I don't actually have a bank account right now, but I used to. And I have stories.  I could tell you about the time the ATM only gave me half of a 10 pound note and the bank wouldn’t exchange it because it was the "wrong half." Or that when I moved to England, the bank refused to give me an account until I had a place to live. And I couldn’t get a place to live until I had a bank account.  Or the time that my overdraft protection expired mid-month, but I didn’t get paid until the end, so I was overdrawn for 15 days, and getting charged 20 pounds for every day over drawn. I went into the bank to protest the 300 pounds they charged me for being 10 pounds overdrawn, and the lady was so sweet and sympathetic (“Oh honey, I hate it when that happens to me”) that I got too distracted to realize she didn’t help or reduce the fine until later.  Sneaky banker’s trick.

Or how about the first time I ever used an ATM? When I got to college, one of the first things I did was open a checking account. There were representatives from several banks visiting the campus and it was very easy. My brother and I both had a savings account since we were kids because our parents wanted us to learn to be financially responsible (how’d that work out mom?) but this was my very first checking account, with checks and an ATM card. So everything was settled, money deposited and I toddled off to Berkeley to explore and do some shopping.

I stopped at a row of ATMs on University Ave just across from the UC Berkeley campus. There were about 5 of them and there were lines at each one. So I patiently waited in line and then when it was my turn, I stuck my card into the little slot, and that’s when I discovered that I didn’t know my PIN. 
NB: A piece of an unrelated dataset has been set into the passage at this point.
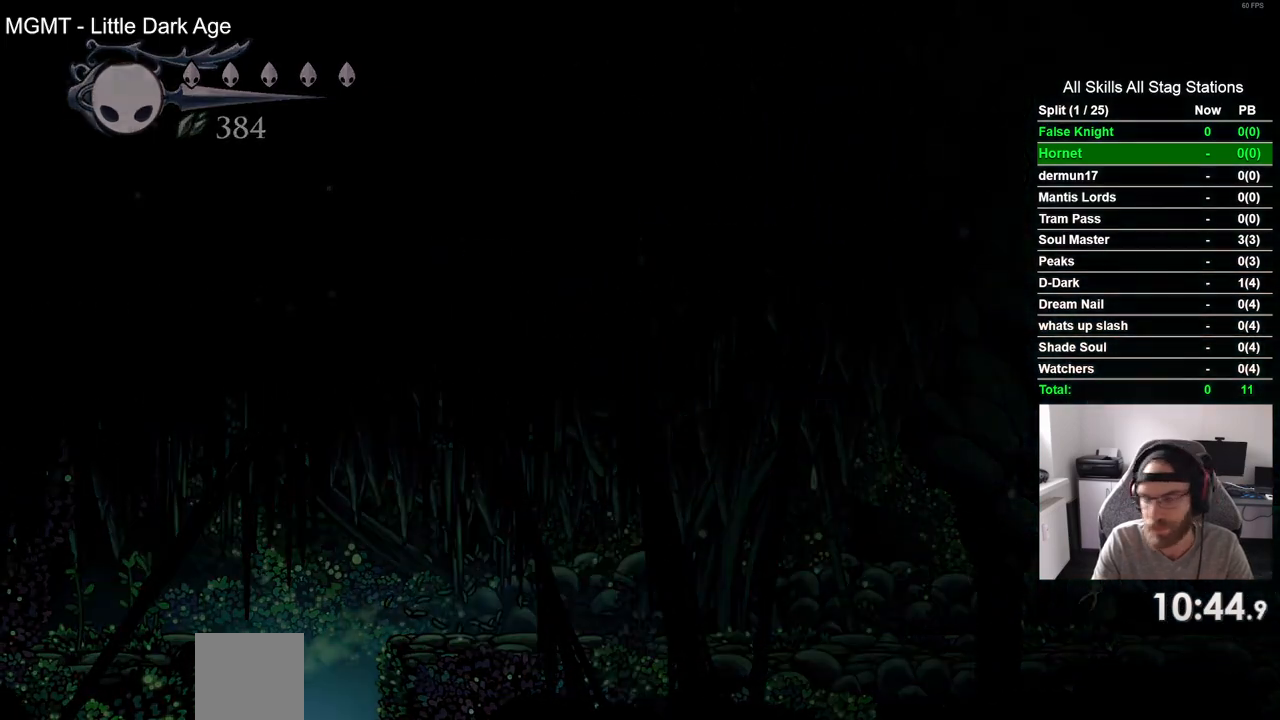
{"dt_ms": 500, "buttons": ["DPAD_RIGHT"], "left_stick": "center", "right_stick": "center", "events": [[417, "DPAD_RIGHT", "down"]]}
I don’t know what I thought was going to happen, but I experimentally typed in some numbers – my phone number, my zip code, my birthday. Another line had formed behind me, so I gave up and hit cancel but nothing happened. I didn’t know what to do.  Luckily the ATM adjoined a very small branch of the bank (something I later learned isn’t always the case) so I flung open the door and ran up to the counter, staffed by a young and bored looking guy. 
“My card!” I panted, “Is stuck!”
Someone tapped me on the shoulder and I turned around. “Here’s your card.” It was the person who was standing behind me at the ATM. 
“Oh, thanks!” I turned back to the guy at the desk and threw my card down. “Machine's not working, I need money. I don’t know how to do it.”
“What’s your account number?”
“I don’t know!”
“It’s on your card.”
“Oh”
“Look, don’t take this the wrong way, but are you high or something?”
“No,” I said. “I’m from Arizona.” 

The look of understanding that crossed his face infuriated me, and I had probably the only fit of Arizona pride I would ever have. 

“In Arizona," I continued, “banks have people. And you go up to the people and the people know your name, and your parents’ names and they are nice and they give you your money. They do not ask rude questions or eat bank cards.”

“Are you sure you’re not high?”

Later, after my new PIN arrived, a friend showed me how to use an ATM. And eventually, I lost my preference for customer service over convenience. As far as I know, my parents never use ATMs though and maybe that’s what happens if you don’t leave Arizona (or if you are old).